Pero los dioses fueron siempre más grandiosos que los poderes del demonio. Era, después de todo, el crepúsculo de la divinidad que colgaba espeso alrededor del bosque santuario. ¿No estaban allí los gandharvas y siddhas, sacerdotes musicales del cielo? ¿No estaban allí las apsaras, las ninfas celestiales, por amor a las cuales, en el momento de la caída del sol, no debemos aventuramos muy cerca del borde del las charcas del bosque, para no cogerlas en su baño y provocar alguna condena? ¿No había allí kinnaras, los pájaros humanos, sujetando instrumentos musicales bajo sus alas? ¿No se sabía que entre su silencio dormía Jatayu, rey de sesenta mil años de todas las tribus de águilas, y que en algún sitio entre ellos vivía Sampati, su hermano mayor, incapaz de volar dado que sus alas habían sido quemadas en el intento de amparar a Jatayu de la insolación? Y alrededor del bosque iban y venían multitudes de monos, extraños con una sabiduría más que humana, capaces con una palabra de hacer florecer bellamente las ramas foliáceas, e infelices luchadores con su propia cálida naturaleza de monos, siempre imponiendo sobre ellos, como un hechizo, un raro indecible destino de malicia e inutilidad.

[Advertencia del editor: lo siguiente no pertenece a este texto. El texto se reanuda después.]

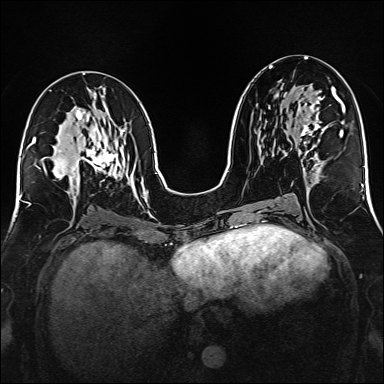
Breast MRI (dynamic contrast-enhanced), one axial slice. Position 77 of 160 along the scan axis. Dynamic contrast-enhanced series, time point 2 of 6 at this slice position (early post-contrast). 1.5 T. TE 2.3 ms, TR 5.2 ms. 384 × 384 image matrix, field of view 320 × 320 mm. Female patient.
Outlined on this slice (semi-automatically segmented with operator editing):
- enhancing-tissue mask used for the functional tumour volume (all voxels passing the contrast-enhancement thresholds inside the analysis volume; usually the tumour): bounding box <287,90,328,165> (left, top, right, bottom; pixels)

Ésta es una sociedad organizada que es predicada por la imaginación india de las razas animales. Ellas tienen sus familias y genealogías, su soberanía y sus alianzas políticas, y su gran cantidad de tragedia y comedia personal. Durante todas las dramáticas fases del Ramayana la contratreta es provista por cinco grandes monos que Sita ve bajo ella, sentada en la cima de una colina, cuando es llevada a través del cielo del atardecer por Ravana. De éstos el jefe es Sugriva, de cuello de monstruo, que ha perdido mujer y reino a las manos de su hermano mayor Bali, y espera ser vengado. Sugriva es así un rey en el exilio, rodeado de sus consejeros y capitanes, en el sentido del príncipe encantado de los cuentos de hadas. Hay sabios que encuentran en este cuadro de los cinco jefes monos en la cima de la montaña un fragmento de una primitiva cosmogonía, posiblemente con muchísimos milenios de antigüedad.